**CONSIGNE 1**: Recopiez à l'identique les lignes des enregistrements, en commençant par celle qui contient "Every image in" et en terminant par celle qui contient "0.226253, -0.015739, 0.404631]]", ces deux lignes comprises.

**EXTRAIT CHOISI**:
Mais déjà Richelieu, cherchant à mettre au pas la noblesse, agit pour affermir la puissance de la monarchie. Par exemple les duels sont interdits par un édit du 2 juin 1626, et la création de l’Académie française est confirmée en 1635, avec, pour mission, de « donner des règles certaines à notre langue et à la rendre pure, éloquente et capable de traiter les arts et les sciences ». Les traités se multiplient alors pour, à l’image des Remarques sur la langue française, utiles à ceux qui veulent bien parler et bien écrire, publiées en 1647 par le grammairien Vaugelas.
Pour en savoir plus sur le règne de Louis XIV
Louis XIV, poursuivant cette volonté de renforcer la monarchie absolue autour de règles et de codes, impulse une recherche de la sobriété, de l'équilibre, de la symétrie, qui fait alors triompher ce que l’on nommera, au XIXème siècle, le classicisme. Aux normes esthétiques, pour déterminer la beauté d’une œuvre d’art, s’associent alors des normes de comportement et morales : un nouvel idéal s’impose, celui de « l’honnête homme ». Il s’agit de poser un modèle pour s’intégrer au mieux dans cette société d’élite, qui pratique l’escrime et la chasse, mais aussi la danse et le jeu dans les salons, qui a assez d’esprit et de connaissances pour pratiquer – mais sans pédanterie – l’art de la conversation… "L’étiquette" qui impose à la Cour des règles de politesse sociale, ne fait que fixer encore davantage cet idéal.

**ENTRÉES DE DONNÉES**:
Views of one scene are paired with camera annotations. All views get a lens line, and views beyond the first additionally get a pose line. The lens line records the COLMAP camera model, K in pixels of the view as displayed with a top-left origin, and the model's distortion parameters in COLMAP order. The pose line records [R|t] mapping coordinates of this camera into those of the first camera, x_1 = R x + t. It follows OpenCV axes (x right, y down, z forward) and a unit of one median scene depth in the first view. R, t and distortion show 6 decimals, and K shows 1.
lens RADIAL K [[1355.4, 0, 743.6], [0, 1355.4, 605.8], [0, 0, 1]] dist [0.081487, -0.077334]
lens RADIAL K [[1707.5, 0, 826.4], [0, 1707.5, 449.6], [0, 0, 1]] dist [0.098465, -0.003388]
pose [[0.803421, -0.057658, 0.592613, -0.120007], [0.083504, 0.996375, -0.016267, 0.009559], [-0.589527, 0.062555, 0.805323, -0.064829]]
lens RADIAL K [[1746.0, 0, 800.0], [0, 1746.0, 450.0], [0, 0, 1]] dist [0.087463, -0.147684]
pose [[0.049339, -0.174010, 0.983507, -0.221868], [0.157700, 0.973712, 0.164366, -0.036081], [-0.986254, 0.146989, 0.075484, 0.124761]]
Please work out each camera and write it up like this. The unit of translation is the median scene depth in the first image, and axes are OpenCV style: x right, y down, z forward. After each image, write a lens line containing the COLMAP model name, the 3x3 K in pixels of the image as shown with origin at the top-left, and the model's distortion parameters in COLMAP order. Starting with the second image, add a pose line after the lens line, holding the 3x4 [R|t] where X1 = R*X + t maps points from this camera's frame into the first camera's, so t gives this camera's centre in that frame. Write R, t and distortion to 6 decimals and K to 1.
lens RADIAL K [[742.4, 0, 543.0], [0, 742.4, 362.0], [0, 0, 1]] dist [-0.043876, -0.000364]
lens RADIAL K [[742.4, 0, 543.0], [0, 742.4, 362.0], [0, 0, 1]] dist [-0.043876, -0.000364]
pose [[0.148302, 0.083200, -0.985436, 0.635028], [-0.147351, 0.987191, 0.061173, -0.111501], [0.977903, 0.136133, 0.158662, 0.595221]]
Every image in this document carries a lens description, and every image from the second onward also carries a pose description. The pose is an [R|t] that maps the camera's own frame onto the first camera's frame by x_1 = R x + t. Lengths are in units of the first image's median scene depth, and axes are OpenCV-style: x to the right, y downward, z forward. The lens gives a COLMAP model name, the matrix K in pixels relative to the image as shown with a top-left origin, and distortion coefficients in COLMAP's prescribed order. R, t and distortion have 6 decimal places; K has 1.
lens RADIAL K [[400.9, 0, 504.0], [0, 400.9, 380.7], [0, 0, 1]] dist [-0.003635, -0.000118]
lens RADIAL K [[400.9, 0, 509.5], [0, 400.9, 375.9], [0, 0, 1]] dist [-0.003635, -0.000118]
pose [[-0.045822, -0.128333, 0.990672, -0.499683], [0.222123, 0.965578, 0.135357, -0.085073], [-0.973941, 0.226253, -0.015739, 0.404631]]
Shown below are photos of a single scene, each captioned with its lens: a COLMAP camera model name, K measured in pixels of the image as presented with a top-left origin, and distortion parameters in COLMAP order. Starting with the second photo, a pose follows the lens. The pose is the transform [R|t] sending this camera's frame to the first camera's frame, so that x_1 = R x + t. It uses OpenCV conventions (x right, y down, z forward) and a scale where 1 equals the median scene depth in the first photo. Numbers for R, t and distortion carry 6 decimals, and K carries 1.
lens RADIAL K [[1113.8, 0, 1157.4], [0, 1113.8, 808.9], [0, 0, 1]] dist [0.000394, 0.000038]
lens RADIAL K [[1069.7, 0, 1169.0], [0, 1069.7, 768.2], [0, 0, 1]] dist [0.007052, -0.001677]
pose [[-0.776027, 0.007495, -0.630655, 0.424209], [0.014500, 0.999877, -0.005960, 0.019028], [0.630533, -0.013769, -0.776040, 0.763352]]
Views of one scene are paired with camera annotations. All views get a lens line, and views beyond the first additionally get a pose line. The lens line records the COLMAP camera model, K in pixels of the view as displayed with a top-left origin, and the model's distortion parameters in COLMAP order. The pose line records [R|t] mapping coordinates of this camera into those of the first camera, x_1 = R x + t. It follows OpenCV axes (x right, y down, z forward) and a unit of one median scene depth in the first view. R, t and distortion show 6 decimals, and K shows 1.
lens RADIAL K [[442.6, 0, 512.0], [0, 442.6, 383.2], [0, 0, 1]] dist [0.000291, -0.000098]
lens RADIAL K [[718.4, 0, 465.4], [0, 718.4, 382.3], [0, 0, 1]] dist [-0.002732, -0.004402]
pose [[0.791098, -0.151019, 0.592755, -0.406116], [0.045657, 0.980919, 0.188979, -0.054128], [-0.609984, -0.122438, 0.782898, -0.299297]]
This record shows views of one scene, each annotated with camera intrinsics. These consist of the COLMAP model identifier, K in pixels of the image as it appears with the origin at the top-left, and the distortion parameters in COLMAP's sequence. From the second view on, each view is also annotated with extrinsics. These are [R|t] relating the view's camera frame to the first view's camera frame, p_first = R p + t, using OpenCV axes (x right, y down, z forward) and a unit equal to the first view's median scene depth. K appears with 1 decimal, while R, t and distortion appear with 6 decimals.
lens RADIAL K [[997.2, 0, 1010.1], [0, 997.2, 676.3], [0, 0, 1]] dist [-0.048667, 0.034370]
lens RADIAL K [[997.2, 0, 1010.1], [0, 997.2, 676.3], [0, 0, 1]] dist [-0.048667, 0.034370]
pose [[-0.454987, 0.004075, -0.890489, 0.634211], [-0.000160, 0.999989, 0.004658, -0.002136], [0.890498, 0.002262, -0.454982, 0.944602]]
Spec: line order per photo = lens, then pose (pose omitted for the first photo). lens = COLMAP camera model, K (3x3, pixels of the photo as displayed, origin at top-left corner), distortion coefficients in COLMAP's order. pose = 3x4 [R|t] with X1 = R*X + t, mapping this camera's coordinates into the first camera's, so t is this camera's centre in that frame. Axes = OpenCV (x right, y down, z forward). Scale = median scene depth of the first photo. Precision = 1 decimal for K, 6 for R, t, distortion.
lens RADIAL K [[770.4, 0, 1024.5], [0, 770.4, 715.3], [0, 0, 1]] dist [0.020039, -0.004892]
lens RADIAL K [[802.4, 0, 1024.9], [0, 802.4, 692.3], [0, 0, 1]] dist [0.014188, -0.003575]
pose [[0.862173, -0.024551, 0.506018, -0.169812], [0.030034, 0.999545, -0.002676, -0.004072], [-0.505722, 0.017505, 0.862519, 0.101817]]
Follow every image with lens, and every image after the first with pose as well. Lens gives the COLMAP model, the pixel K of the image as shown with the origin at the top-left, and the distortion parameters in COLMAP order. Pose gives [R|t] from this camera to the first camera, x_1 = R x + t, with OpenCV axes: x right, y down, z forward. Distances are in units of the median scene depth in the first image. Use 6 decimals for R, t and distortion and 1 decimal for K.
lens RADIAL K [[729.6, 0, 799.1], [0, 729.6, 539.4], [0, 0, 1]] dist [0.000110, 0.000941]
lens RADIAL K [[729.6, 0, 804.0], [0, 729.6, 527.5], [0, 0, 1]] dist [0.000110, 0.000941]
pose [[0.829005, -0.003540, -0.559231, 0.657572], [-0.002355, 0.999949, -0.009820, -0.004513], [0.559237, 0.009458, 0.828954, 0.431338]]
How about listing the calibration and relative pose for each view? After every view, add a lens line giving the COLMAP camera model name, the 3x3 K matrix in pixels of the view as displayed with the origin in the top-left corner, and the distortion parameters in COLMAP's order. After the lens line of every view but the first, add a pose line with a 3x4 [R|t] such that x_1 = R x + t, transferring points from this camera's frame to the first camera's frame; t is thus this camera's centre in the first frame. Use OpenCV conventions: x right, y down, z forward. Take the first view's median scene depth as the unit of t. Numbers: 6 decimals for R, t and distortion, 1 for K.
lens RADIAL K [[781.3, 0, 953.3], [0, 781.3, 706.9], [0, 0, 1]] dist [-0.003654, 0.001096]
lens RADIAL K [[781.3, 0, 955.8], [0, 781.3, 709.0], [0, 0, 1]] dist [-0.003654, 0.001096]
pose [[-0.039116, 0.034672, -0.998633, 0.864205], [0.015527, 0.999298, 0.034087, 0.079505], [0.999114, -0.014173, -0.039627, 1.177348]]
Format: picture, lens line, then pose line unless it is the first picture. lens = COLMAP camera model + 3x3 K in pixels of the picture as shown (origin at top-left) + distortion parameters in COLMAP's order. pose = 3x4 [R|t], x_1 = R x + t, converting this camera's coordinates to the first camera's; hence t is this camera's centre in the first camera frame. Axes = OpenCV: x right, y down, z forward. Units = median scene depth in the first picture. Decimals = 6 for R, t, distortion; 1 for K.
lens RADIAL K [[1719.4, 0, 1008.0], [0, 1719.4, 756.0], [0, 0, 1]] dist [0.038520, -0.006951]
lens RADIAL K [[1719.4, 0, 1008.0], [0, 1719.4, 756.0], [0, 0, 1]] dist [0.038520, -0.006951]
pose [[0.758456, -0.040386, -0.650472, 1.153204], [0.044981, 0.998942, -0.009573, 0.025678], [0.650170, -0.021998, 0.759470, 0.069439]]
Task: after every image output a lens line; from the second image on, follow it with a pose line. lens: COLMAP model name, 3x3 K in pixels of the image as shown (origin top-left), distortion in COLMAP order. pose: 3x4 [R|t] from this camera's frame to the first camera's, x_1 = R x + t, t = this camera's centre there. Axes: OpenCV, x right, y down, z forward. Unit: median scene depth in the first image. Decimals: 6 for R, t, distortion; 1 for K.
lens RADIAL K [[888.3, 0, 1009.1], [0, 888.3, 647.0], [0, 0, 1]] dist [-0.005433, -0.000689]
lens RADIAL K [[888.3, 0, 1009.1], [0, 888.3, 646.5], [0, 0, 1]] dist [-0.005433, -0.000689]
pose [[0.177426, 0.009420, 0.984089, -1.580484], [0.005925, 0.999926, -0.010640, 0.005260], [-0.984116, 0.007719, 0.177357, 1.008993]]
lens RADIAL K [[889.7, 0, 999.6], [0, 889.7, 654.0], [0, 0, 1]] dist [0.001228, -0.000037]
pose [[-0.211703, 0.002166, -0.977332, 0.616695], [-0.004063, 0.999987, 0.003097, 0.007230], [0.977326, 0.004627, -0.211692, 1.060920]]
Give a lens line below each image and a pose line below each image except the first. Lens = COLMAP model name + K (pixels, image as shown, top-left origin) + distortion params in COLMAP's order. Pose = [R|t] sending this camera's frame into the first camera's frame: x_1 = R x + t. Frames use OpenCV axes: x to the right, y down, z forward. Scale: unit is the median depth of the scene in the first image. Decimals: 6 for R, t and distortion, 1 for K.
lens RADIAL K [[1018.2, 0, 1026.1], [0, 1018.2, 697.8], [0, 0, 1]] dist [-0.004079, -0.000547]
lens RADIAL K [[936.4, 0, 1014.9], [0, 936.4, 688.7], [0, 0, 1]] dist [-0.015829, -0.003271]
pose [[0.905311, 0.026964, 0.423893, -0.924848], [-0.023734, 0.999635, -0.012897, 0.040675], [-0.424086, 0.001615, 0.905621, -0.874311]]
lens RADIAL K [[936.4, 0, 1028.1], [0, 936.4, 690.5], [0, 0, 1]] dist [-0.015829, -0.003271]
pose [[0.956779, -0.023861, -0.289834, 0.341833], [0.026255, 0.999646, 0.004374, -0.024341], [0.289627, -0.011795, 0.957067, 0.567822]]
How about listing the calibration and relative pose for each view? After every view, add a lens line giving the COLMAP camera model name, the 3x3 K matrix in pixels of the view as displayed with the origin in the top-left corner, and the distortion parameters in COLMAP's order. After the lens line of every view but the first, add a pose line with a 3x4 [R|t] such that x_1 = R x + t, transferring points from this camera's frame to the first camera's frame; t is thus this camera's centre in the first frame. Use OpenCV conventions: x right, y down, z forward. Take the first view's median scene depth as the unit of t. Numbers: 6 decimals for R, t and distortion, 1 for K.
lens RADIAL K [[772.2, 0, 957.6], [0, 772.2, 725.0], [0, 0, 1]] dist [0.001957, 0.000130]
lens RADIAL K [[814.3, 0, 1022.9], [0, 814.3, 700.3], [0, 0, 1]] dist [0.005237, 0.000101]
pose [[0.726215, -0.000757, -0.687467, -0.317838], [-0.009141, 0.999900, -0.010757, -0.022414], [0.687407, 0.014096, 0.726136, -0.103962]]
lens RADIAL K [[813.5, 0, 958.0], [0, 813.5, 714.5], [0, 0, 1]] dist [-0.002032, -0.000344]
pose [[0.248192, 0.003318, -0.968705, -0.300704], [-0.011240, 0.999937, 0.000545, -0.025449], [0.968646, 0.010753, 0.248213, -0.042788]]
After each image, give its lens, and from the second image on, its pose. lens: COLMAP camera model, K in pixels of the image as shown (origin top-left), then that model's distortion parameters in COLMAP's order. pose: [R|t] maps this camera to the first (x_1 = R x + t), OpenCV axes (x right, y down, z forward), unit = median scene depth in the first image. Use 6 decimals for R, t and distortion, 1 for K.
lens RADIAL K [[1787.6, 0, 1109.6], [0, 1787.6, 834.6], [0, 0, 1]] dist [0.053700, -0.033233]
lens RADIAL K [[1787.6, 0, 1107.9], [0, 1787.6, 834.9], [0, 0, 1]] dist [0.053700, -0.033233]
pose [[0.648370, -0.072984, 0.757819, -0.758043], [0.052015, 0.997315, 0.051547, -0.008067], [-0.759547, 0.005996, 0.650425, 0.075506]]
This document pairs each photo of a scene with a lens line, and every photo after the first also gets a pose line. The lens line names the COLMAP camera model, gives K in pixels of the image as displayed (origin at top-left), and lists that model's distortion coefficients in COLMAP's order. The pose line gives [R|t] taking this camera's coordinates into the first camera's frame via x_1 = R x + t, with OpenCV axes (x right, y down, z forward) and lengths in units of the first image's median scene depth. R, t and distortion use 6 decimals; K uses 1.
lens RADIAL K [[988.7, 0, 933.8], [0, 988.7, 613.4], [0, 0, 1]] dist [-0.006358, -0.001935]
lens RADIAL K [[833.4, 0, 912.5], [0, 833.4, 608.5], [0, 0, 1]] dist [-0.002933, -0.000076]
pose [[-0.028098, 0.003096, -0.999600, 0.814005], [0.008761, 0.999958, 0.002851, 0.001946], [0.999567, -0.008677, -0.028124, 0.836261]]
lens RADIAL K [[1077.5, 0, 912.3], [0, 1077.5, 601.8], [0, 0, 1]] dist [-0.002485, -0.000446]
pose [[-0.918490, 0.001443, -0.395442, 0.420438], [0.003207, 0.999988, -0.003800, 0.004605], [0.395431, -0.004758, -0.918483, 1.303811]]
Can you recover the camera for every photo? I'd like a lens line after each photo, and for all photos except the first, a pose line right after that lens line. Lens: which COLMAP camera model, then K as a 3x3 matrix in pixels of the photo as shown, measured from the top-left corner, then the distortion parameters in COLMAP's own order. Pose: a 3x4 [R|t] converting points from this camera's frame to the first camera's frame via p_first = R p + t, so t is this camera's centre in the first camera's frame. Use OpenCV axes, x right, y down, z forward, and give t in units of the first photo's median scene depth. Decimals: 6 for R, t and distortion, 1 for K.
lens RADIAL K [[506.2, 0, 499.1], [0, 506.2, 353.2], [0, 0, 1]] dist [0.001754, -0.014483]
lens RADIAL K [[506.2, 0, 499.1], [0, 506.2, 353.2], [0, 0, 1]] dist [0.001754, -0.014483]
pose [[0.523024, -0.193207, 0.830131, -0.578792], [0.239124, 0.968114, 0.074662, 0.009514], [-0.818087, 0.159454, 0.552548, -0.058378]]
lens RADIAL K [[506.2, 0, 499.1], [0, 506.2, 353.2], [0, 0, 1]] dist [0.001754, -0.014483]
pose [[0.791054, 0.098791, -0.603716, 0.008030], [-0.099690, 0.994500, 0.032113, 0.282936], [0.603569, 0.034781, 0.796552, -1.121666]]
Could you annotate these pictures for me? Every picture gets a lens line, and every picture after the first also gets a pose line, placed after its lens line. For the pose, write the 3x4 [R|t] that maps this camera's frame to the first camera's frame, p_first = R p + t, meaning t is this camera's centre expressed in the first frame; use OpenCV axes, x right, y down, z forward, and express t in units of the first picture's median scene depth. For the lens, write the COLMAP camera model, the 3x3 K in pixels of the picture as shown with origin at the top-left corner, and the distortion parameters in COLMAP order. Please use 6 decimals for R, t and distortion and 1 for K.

**CONSIGNE 2**: D'après l'extrait choisi, quelle mesure prise le 2 juin 1626 interdit les duels ?

**RÉPONSE 1**:
Every image in this document carries a lens description, and every image from the second onward also carries a pose description. The pose is an [R|t] that maps the camera's own frame onto the first camera's frame by x_1 = R x + t. Lengths are in units of the first image's median scene depth, and axes are OpenCV-style: x to the right, y downward, z forward. The lens gives a COLMAP model name, the matrix K in pixels relative to the image as shown with a top-left origin, and distortion coefficients in COLMAP's prescribed order. R, t and distortion have 6 decimal places; K has 1.
lens RADIAL K [[400.9, 0, 504.0], [0, 400.9, 380.7], [0, 0, 1]] dist [-0.003635, -0.000118]
lens RADIAL K [[400.9, 0, 509.5], [0, 400.9, 375.9], [0, 0, 1]] dist [-0.003635, -0.000118]
pose [[-0.045822, -0.128333, 0.990672, -0.499683], [0.222123, 0.965578, 0.135357, -0.085073], [-0.973941, 0.226253, -0.015739, 0.404631]]

**RÉPONSE 2**: Un édit.